George Brent and Ann Sheridan, both stars at Warner Bros. during the 1930s and ’40s, first dated in 1939 as part of studio-arranged publicity. They hit it off both offscreen and on, eventually costarring in Warners’ romantic comedy Honeymoon for Three (1941).

Brent and Sheridan married in 1942 but remained together only about nine months. They were divorced exactly a year after their wedding. Sheridan had a total of three marriages, while Brent had five (plus reported affairs with such other costars as Greta Garbo and Bette Davis).

Other films with costars who had relatively short marriages include Man of the World (1931, Carole Lombard and William Powell), Downstairs (1932, John Gilbert and Virginia Bruce), Today We Live (1933, Joan Crawford and Franchot Tone), All About Eve (1950, Bette Davis and Gary Merrill) and Bundle of Joy (1956, Debbie Reynolds and Eddie Fisher).

Among Passionate Affairs that began on film sets was the one that flamed between Joan Crawford and Clark Gable. They were first teamed in Dance, Fools, Dance (1931), and offscreen romance quickly ensued.

Crawford and Gable made a total of eight films together during the period 1931- 1940. Whether as lovers or friends, their relationship endured until his death in 1960. Crawford was quoted as saying, “We had an affair – a glorious affair – and it lasted longer than anybody knows.” 

Perhaps the most scandalous and highly publicized love affair to begin during the making of a film was shared by Elizabeth Taylor and Richard Burton when they costarred in Cleopatra (1963). Each was married to someone else at the time, and their coupling sparked international outrage.

Taylor and Burton, who made 10 films together, were married (and divorced) twice. Each had other marriages, but Taylor was quoted by Vogue as saying, “I was still madly in love with him the day he died. I think he still loved me, too.”

Other films that sparked Passionate Affairs include Flesh and the Devil (1926, Greta Garbo and John Gilbert), Dark Victory (1939, Bette Davis and George Brent), Johnny Eager (1941, Robert Taylor and Lana Turner) and Stromboli (1950, Ingrid Bergman and director Roberto Rossellini).

Modern Hollywood Couples have included Steve McQueen and Ali MacGraw, whose meeting during filming of The Getaway (1972) led to an affair and MacGraw’s divorce from her then-husband, producer Robert Evans.

McQueen and MacGraw were married from 1973 to 1978. After McQueen’s death in 1980 MacGraw acknowledged to People magazine that the marriage had been tumultuous. “He was incredibly attractive most of the time,” she recalled. “But there was also danger. There was a bad boy there.”

Goldie Hawn and Kurt Russell fell in love during the making of Swing Shift (1984). (They originally met some years earlier when both were cast in the 1968 film, The One and Only, Genuine, Original Family Band, when she was 21 and he was 16.) They have acted together in a total of five films.

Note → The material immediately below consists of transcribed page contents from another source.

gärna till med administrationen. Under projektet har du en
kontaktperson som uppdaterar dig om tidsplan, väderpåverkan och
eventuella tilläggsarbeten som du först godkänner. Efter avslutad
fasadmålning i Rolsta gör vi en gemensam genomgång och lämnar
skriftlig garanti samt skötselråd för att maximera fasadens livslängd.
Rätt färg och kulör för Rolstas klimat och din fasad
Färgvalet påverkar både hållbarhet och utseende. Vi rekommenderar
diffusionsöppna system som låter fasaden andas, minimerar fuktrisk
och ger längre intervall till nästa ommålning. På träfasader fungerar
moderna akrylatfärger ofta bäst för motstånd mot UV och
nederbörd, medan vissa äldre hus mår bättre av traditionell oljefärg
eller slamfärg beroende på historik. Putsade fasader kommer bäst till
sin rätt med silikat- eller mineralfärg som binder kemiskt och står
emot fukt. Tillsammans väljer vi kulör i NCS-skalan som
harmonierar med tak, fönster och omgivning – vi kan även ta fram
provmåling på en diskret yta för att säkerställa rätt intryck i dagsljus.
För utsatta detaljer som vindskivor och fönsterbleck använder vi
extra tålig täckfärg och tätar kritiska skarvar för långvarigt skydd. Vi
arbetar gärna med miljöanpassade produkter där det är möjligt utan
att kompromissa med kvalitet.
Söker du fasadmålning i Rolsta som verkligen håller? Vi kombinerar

The pair, who have children by previous marriages and a son of their own, have chosen not to marry and continue to seem happy with their union as it stands. Hawn said in an interview with Woman’s Day that “I think the secret is to know when to depend on somebody and when not to… The other part is to stay as sexy as you can and be sure you focus on all respects of a healthy relationship.”

Other movies spotlighting Modern Hollywood Couples: The Last Picture Show (1971, Cybill Shepherd and director Peter Bogdanovich), Klute (1971, Jane Fonda and Donald Sutherland) and Blood Simple (1984, Frances McDormand and director Joel Cohen).